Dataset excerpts
-------
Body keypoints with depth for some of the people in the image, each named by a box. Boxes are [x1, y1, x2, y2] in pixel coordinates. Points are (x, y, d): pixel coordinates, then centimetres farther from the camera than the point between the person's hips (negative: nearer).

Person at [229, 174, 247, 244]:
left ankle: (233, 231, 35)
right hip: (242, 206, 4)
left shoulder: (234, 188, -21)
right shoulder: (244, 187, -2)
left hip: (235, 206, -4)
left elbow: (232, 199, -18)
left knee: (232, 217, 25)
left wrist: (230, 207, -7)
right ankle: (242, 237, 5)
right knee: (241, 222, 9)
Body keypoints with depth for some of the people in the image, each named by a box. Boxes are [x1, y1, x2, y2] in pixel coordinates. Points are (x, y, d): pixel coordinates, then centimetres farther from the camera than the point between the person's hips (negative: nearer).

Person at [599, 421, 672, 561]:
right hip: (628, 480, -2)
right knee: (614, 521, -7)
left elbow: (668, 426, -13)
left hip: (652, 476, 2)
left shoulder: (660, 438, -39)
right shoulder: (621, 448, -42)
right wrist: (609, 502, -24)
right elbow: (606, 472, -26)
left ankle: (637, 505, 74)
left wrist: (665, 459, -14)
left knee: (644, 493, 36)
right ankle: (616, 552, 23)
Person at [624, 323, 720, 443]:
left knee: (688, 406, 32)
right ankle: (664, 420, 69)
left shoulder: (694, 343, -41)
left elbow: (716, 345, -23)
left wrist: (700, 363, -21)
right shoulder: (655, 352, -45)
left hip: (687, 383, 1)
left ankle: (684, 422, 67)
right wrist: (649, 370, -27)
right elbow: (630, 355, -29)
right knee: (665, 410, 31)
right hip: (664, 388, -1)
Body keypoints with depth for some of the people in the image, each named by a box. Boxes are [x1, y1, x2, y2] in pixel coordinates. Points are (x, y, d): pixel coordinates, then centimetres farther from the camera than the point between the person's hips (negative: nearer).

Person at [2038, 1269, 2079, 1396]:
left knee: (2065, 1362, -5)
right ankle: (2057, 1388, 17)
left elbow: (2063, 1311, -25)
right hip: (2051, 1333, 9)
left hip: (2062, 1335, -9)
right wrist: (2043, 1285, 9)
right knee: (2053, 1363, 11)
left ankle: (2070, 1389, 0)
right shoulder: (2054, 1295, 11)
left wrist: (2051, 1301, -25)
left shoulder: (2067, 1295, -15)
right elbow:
-------
## About this exercise
Transcribe the lines from the first line of the records through the line that contains "right ankle: (2057, 1388, 17)", both included, and add nothing else.

## Response to this exercise
Body keypoints with depth for some of the people in the image, each named by a box. Boxes are [x1, y1, x2, y2] in pixel coordinates. Points are (x, y, d): pixel coordinates, then centimetres farther from the camera than the point between the person's hips (negative: nearer).

Person at [229, 174, 247, 244]:
left ankle: (233, 231, 35)
right hip: (242, 206, 4)
left shoulder: (234, 188, -21)
right shoulder: (244, 187, -2)
left hip: (235, 206, -4)
left elbow: (232, 199, -18)
left knee: (232, 217, 25)
left wrist: (230, 207, -7)
right ankle: (242, 237, 5)
right knee: (241, 222, 9)
Body keypoints with depth for some of the people in the image, each named by a box. Boxes are [x1, y1, x2, y2] in pixel coordinates. Points are (x, y, d): pixel coordinates, then centimetres farther from the camera than the point between the person's hips (negative: nearer).

Person at [599, 421, 672, 561]:
right hip: (628, 480, -2)
right knee: (614, 521, -7)
left elbow: (668, 426, -13)
left hip: (652, 476, 2)
left shoulder: (660, 438, -39)
right shoulder: (621, 448, -42)
right wrist: (609, 502, -24)
right elbow: (606, 472, -26)
left ankle: (637, 505, 74)
left wrist: (665, 459, -14)
left knee: (644, 493, 36)
right ankle: (616, 552, 23)
Person at [624, 323, 720, 443]:
left knee: (688, 406, 32)
right ankle: (664, 420, 69)
left shoulder: (694, 343, -41)
left elbow: (716, 345, -23)
left wrist: (700, 363, -21)
right shoulder: (655, 352, -45)
left hip: (687, 383, 1)
left ankle: (684, 422, 67)
right wrist: (649, 370, -27)
right elbow: (630, 355, -29)
right knee: (665, 410, 31)
right hip: (664, 388, -1)
Body keypoints with depth for some of the people in the image, each named by a box. Boxes are [x1, y1, x2, y2] in pixel coordinates. Points are (x, y, d): pixel coordinates, then centimetres farther from the camera than the point between the person's hips (negative: nearer).

Person at [2038, 1269, 2079, 1396]:
left knee: (2065, 1362, -5)
right ankle: (2057, 1388, 17)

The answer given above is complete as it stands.